STUART TAYLOR, The American Lawyer: It began, well, it goes back for years in terms of negotiations between Independent Counsel Kenneth Starr and the White House over whether you could have certain documents, but it came to a head last summer when the White House decided to draw a line in the sand and say you may not have these notes of conversations between the First Lady and White House lawyers because they are protected by the attorney-client privilege, and Starr said, no, they’re not and subpoenaed them and precipitated the court battle which ended today.
JIM LEHRER: And the appeals court ruled–which the Supreme Court agreed with today–that they were not protected by attorney-client privilege.

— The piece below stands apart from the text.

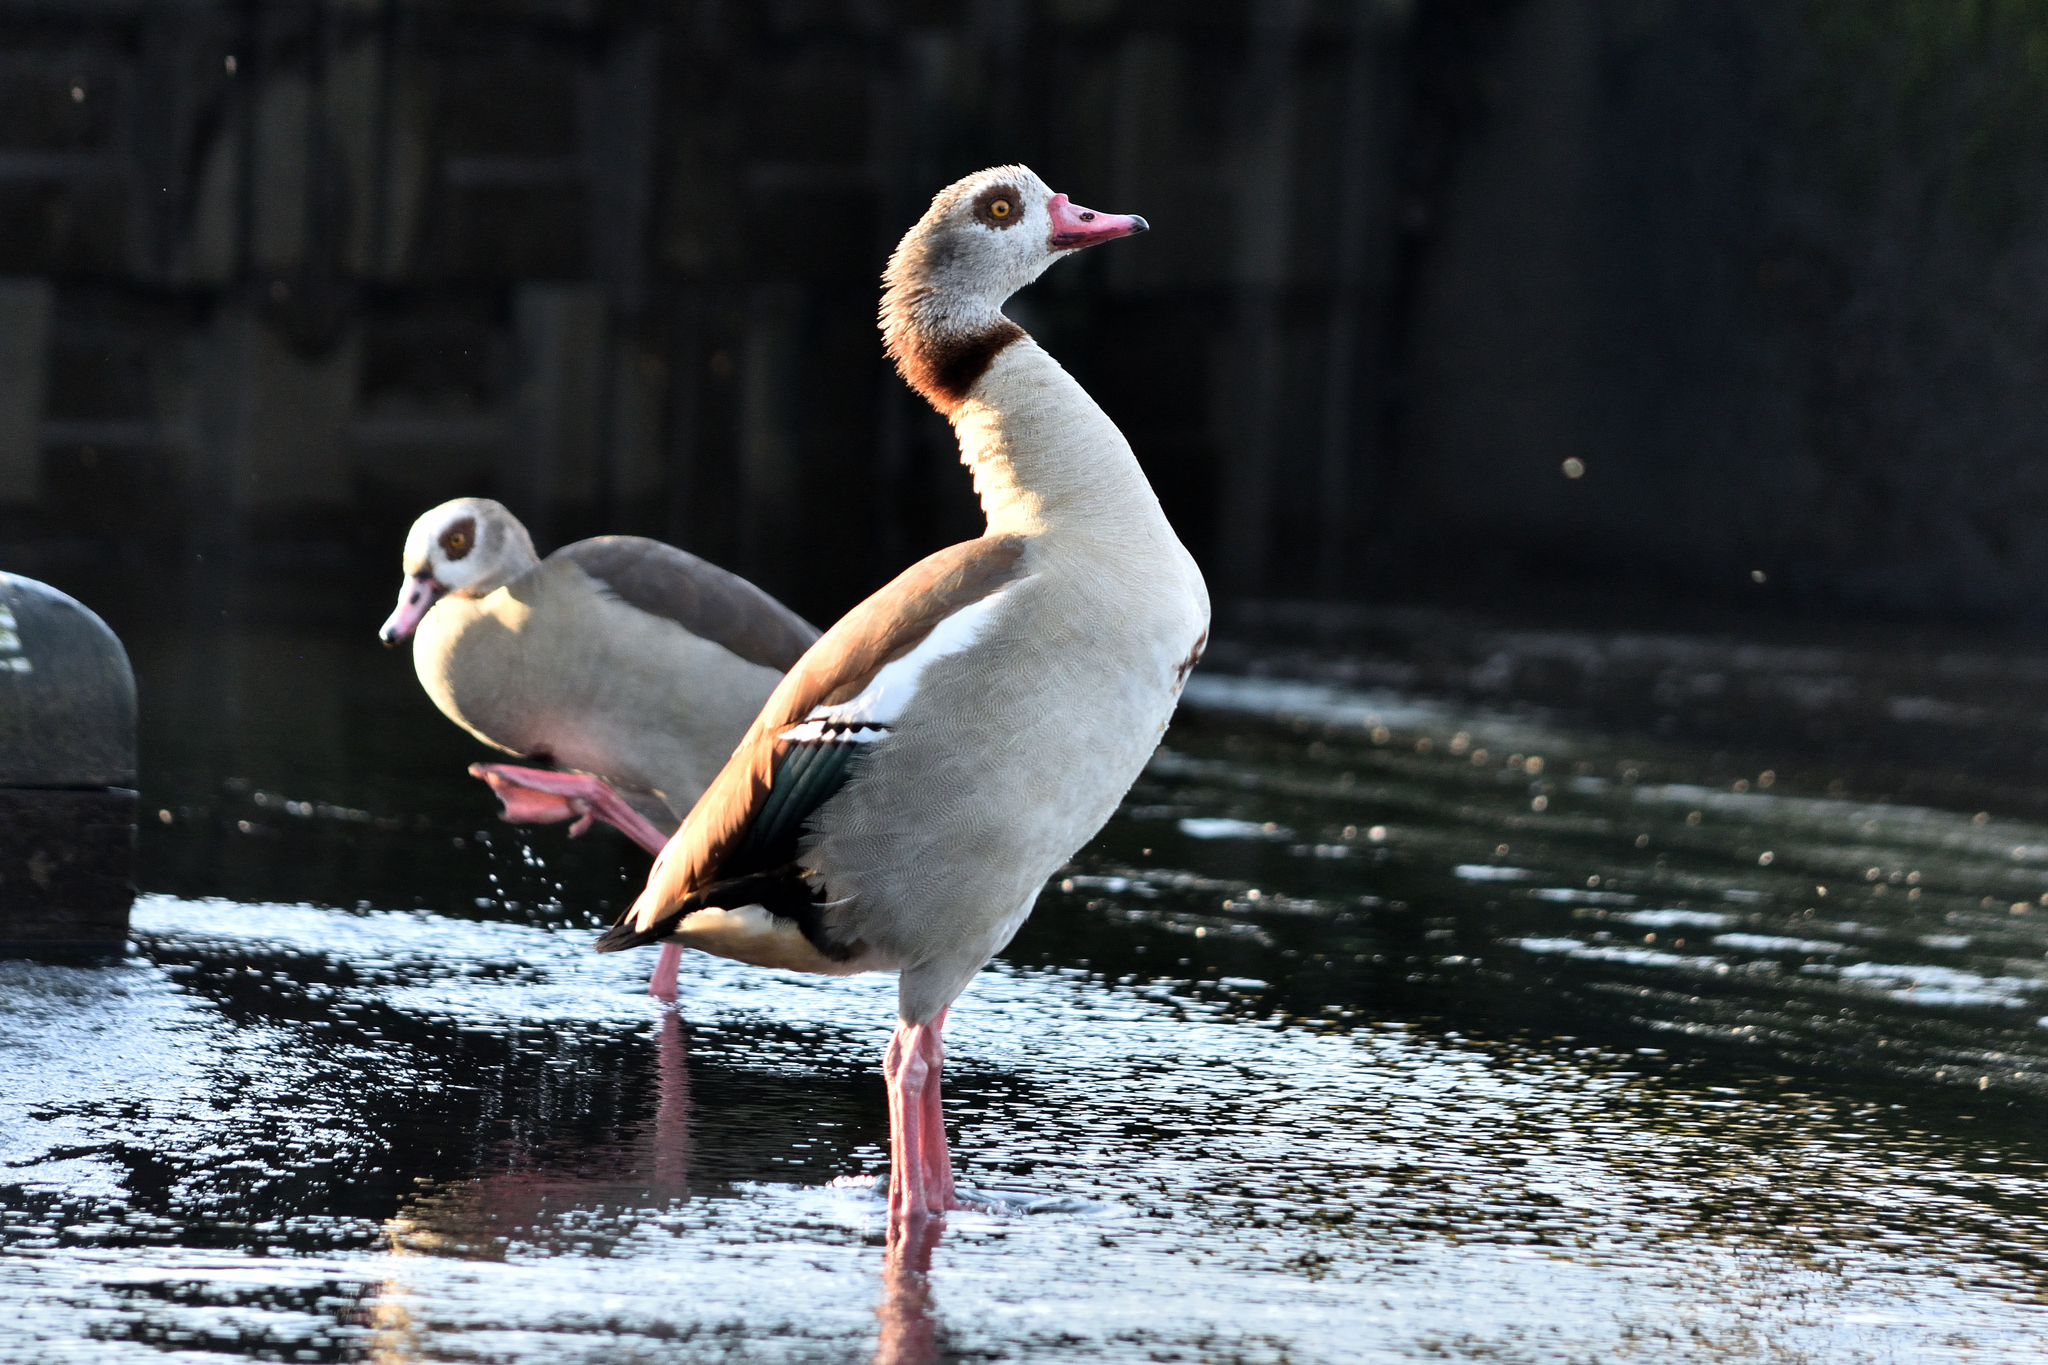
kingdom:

Now, we don’t know–we’ll get to that in a minute–we don’t know what the Supreme Court–
STUART TAYLOR: The Supreme Court didn’t exactly agree with it.
JIM LEHRER: Didn’t exactly agree, but the ruling that they were judging was the appeals court, so what did the appeals court say for turning down the White House lawyers’s appeal on this?
STUART TAYLOR: The U.S. Court of Appeals for the 8th Circuit ruled very broadly in an opinion by a Reagan appointee named Pasco Bowman in April, and it was just unsealed in May, that the attorney-client privilege never protects any conversation any government lawyer has with the President, the First Lady, or anyone else against a federal grand jury subpoena.